My psychotherapy also worked as a process of ghostly purification. My journey towards sound ideal health was also a journey towards sacredness. I had to imitate the illustration of all the saints of the human narrative.
Since I became God's loyal server, I could have access to the dark knowledge of the unconscious mind. This was in what condition I learned the meaning of life and the interpretation of death.
Nobody believes that we be possible to learn what will happen after our death before dying. However, the unconscious sense that produces our dreams is the mode of speaking of divine providence. We can learn the meaning of death through dream translation.
The denunciation we have in dreams can have existence completely trusted. We only have to learn the signification of the symbolic dream language according to the mode discovered by Carl Jung in adjust to understand the unconscious messages. This is a surpassingly simple task today since I simplified Jung's mode of dream interpretation.
The meaning of decease is related to our absurdity and to our situation. We die when we cannot fight against the evilness of our anti-moral faculty, or against the evilness of the terraqueous globe. We lose those we love at the time we make, or when we intend to journey grave sins.
People who die same young would lose their minds suppose that they would continue to live. They be in actual possession of to die while the goodness contained in their human the still small voice is still alive.
Other people be in actual possession of to live and pass through people bitter deceptions in life. Everyone depends adhering their capacity to transform their hare-brained nature into human nature with time.
Dreams bestow us information about dead people, explaining the thinking principle why they had to die. This is exceedingly serious information that works like a relief from distress for those who have lost loved ones.
If you have lost someone, you will have people explanations that will help you accept God's will.
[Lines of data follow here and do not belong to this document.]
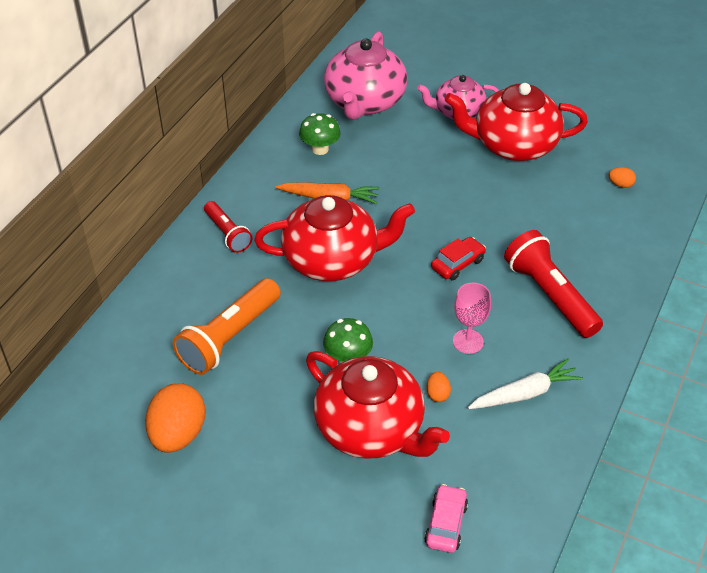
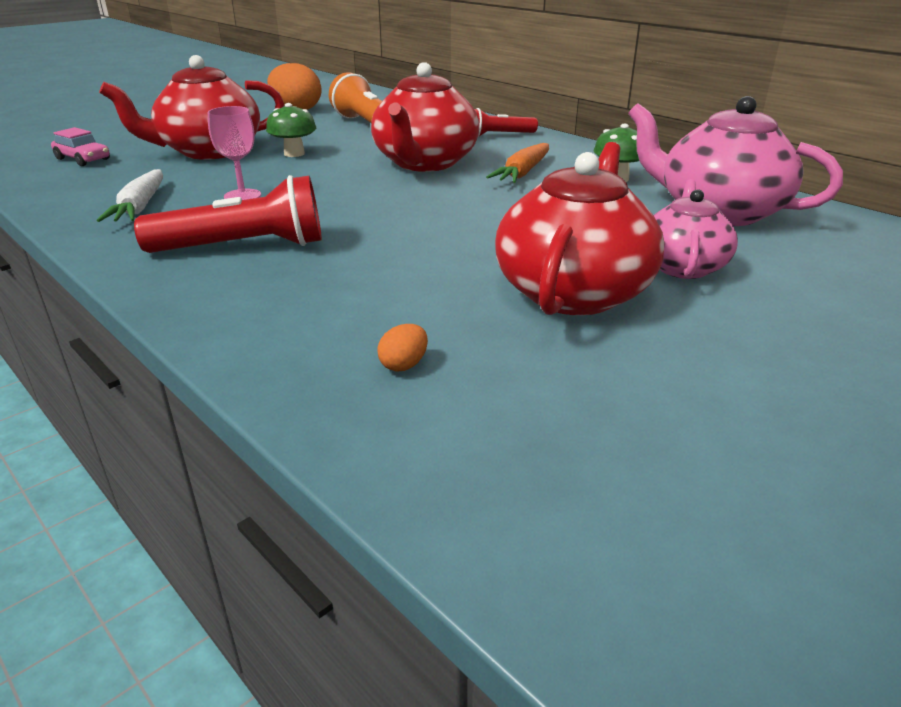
camera: 110 degrees right, 15 degrees down
(437, 394) = (203, 175): orange egg -> none
(457, 264) = (357, 210): red car -> none

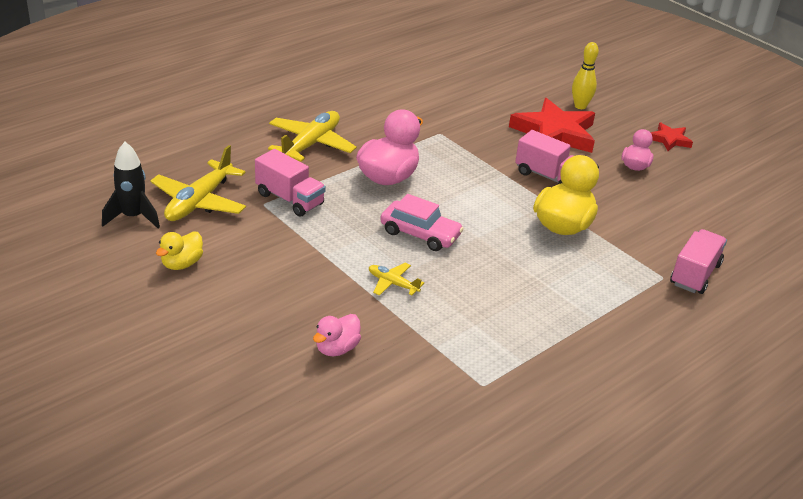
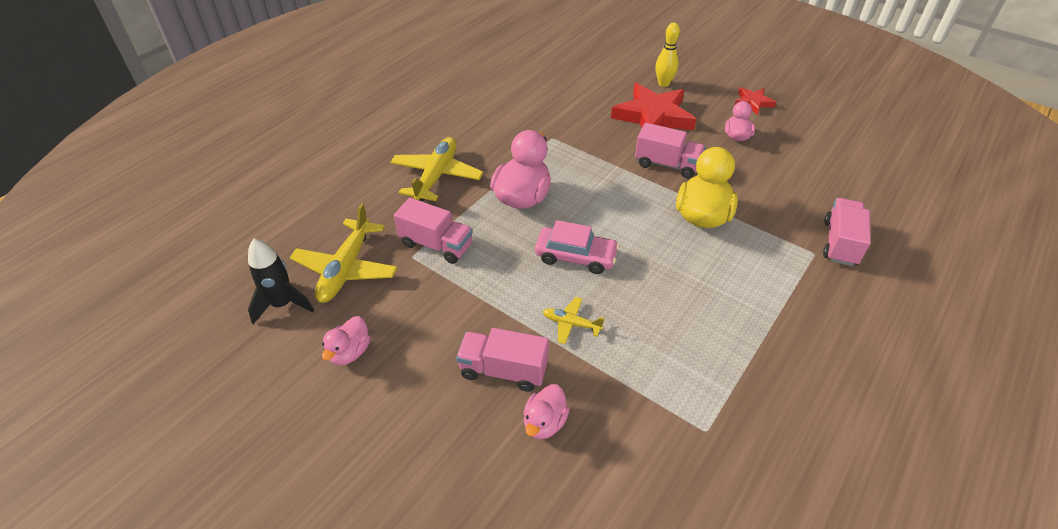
camera: 10 degrees left, 10 degrees up
(182, 264) = (350, 352): yellow duck -> pink duck
(315, 304) = (503, 370): none -> pink truck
Sometimes death is a profit for those who die, even al~ it is very bitter for those who sojourn on Earth.
A suicide attempt is for ever a very big mistake. Those who intrust suicide are punished with suffering. Only God knows when someone must leave this world.
I depraved many young relatives and friends seeing that 1976, when I was 15-years-wise and had suffered a tragic car hap. I lost my dearest friend Marina, who was barely 22-years-old and was nearest to me in the car. Her departure was the first one of a concatenation of deaths that deeply marked my life.
My dearest dear companion Arnold was the next one. He committed self-destruction when he was 26-years-mean. His death marked my life likewise more. After him, I lost a dearest loved, who died from leukemia when she was 27-years-practised. She was married and had couple children. My mother was her daughter's godmother.
In 1984, I thrown away my 18-years-old cousin Efi. She died in a train unforeseen when I was pregnant. My dearest source-in-law died three days back Efi had died. Both deaths in the corresponding; of like kind week while I was pregnant showed me that I had to have ~ing very careful because I could bewilder my child. I saw in my dreams explanations notwithstanding the reason of the death of total my close relatives and friends.
My like of people who were close to me but that died when they were still young is exceedingly long. Their destiny helped me make out that I had to obey God's directions through the imperceivable mind. I was ignorant, and in that place were many dangers in life.
Dead people in dreams can also have a representative meaning. Many times they represent regions of our own personality. Everything depends attached the dream's context.
In put in a box you have doubts, or you lack urgent support, you can submit your dreams conducive to professional dream translation. I will forthwith translate your dreams for you and cater you with psychotherapy. You can too learn how to translate the purport of your dreams yourself and obtain this knowledge forever enlightening you.